Thinking about it a bit more lead me to come up with the following alternative proofWhich I suspect I have cribbed in some sort of half-remembered manner from Geoffrey Grimmett’s “Probability on Graphs”, but if so it was useful to recreate it from memory anyway.

One way to think about distributions on markov chains is that you’ve got a certain amount of “stuff” (probability mass) floating around, and at each step that you run the Markov chain, this probability mass flows around the graph.

When you’ve got a probability distribution \(q\), all of \(q_i\) flows out of node \(i\), and \(\sum\limits_j q_j P_{ji}\) flows into it. That is, for each node \(j\), the mass in it flows out to every other node, and the fraction of it that goes to \(i\) is \(P_{ji}\).

A distribution is stationary if for all \(i\), \(q_i = \sum\limits_j P_{ji} q_j\), but equally we can write this as \(q_i - \sum\limits_j P_{ji} q_j = 0\). The net flow of mass out of \(i\) is 0.

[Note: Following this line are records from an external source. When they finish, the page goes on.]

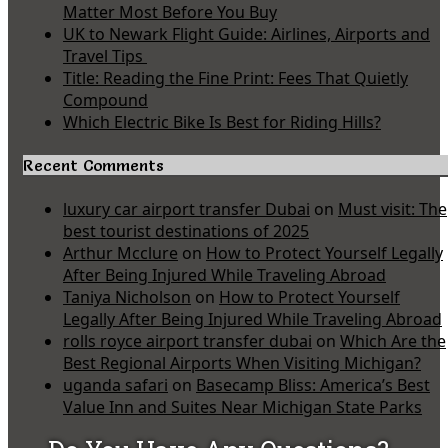
Matter Most Before You Buy
UK to Newark Flight Guide: Airlines, Airports and
Travel Tips
Title: Reading the Fine Print: Fees That Quietly
Compound
Which Electric Bike Is Best for Riding Hills?
Recent Comments
luxury car airport transfer Dubai
on
Must visit: The
best tourist destinations of 2025
Arthur Mcclure
on
How to Protect Yourself Legally
After Being Injured While Traveling Abroad
Taniya Nicholson
on
How to Protect Yourself
Legally After Being Injured While Traveling Abroad
rolls royce airport transfer dubai
on
Which Are the
Best Regional Airports When Visiting Michigan?
uganda safari
on
Basecamp Bliss: America’s Best
Value Inn and Suites Near Michigan State Parks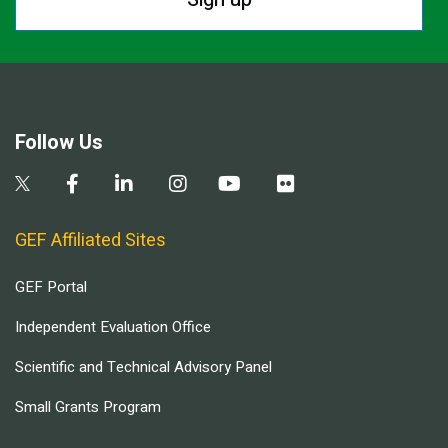
Follow Us
GEF Affiliated Sites
GEF Portal
Independent Evaluation Office
Scientific and Technical Advisory Panel
Small Grants Program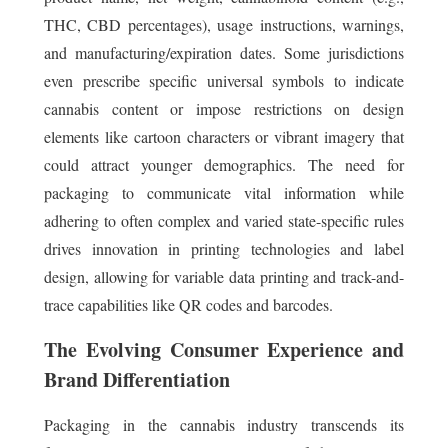
THC, CBD percentages), usage instructions, warnings,
and manufacturing/expiration dates. Some jurisdictions
even prescribe specific universal symbols to indicate
cannabis content or impose restrictions on design
elements like cartoon characters or vibrant imagery that
could attract younger demographics. The need for
packaging to communicate vital information while
adhering to often complex and varied state-specific rules
drives innovation in printing technologies and label
design, allowing for variable data printing and track-and-
trace capabilities like QR codes and barcodes.
The Evolving Consumer Experience and
Brand Differentiation
Packaging in the cannabis industry transcends its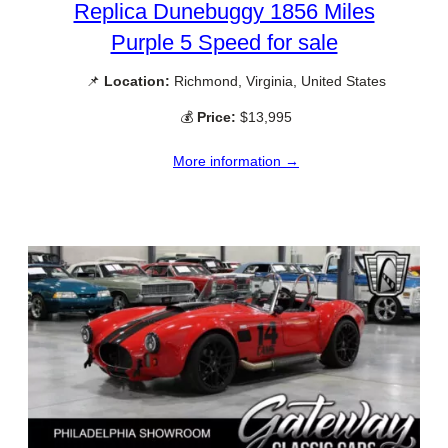
Replica Dunebuggy 1856 Miles
Purple 5 Speed for sale
📌
Location:
Richmond, Virginia, United States
💰
Price:
$13,995
More information →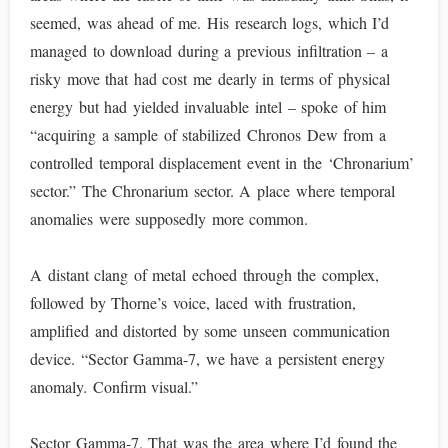
seemed, was ahead of me. His research logs, which I’d
managed to download during a previous infiltration – a
risky move that had cost me dearly in terms of physical
energy but had yielded invaluable intel – spoke of him
“acquiring a sample of stabilized Chronos Dew from a
controlled temporal displacement event in the ‘Chronarium’
sector.” The Chronarium sector. A place where temporal
anomalies were supposedly more common.
A distant clang of metal echoed through the complex,
followed by Thorne’s voice, laced with frustration,
amplified and distorted by some unseen communication
device. “Sector Gamma-7, we have a persistent energy
anomaly. Confirm visual.”
Sector Gamma-7. That was the area where I’d found the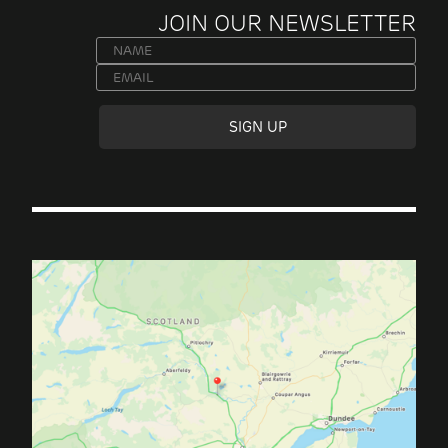
JOIN OUR NEWSLETTER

We can write this flow of mass out of \(q_i\) as \(q_i = \sum\limits_j q_i P_{ij}\) - the sum of the mass flowing to each \(j\). So the net flow of mass out of \(i\) is \(\sum\limits_j P_{ij} q_i - P_{ji} q_j\). That is, there is a net flow along each edge, let’s say \(f_{ij} = P_{ij} q_i - P_{ji} q_j\). The probability of \(i\) remains unchanged if \(\sum\limits_j f_{ij} = 0\).

However, the reversability condition is precisely that all of the \(f_{ij} = 0\). That is, there is no net flow of mass along each edge. As a result, a reversible distribution is necessarily stationary, because a much stronger condition applies: Not only is the total net flow across the edges from \(i\) equal to 0, it’s 0 along each edge.

This proof is in some sense much worse. It’s longer and involves more algebra rather than less. But after reading this proof I felt like I understood why reversibility obviously implied a distribution was stationary, and also why it was a much stronger condition than being stationary.

I think mathematics - and many other things - benefits hugely from this sort of chewing on a problem and seeing it from different angles until it actually makes sense. If you just know that a result is true, you often find yourself unable to really use it. If you understand at an intuitive level why it’s true, it will stick with you and you can really see how to apply it, including in cases where it doesn’t quite hold but something similar does. Proof without developing insight alongside it is certainly better than no proof, but it’s in some sense fundamentally fragile and untrustworthy, and it’s often better to mull it over until you find the right way to break up the problem to actually allow it to make sense at an emotional level.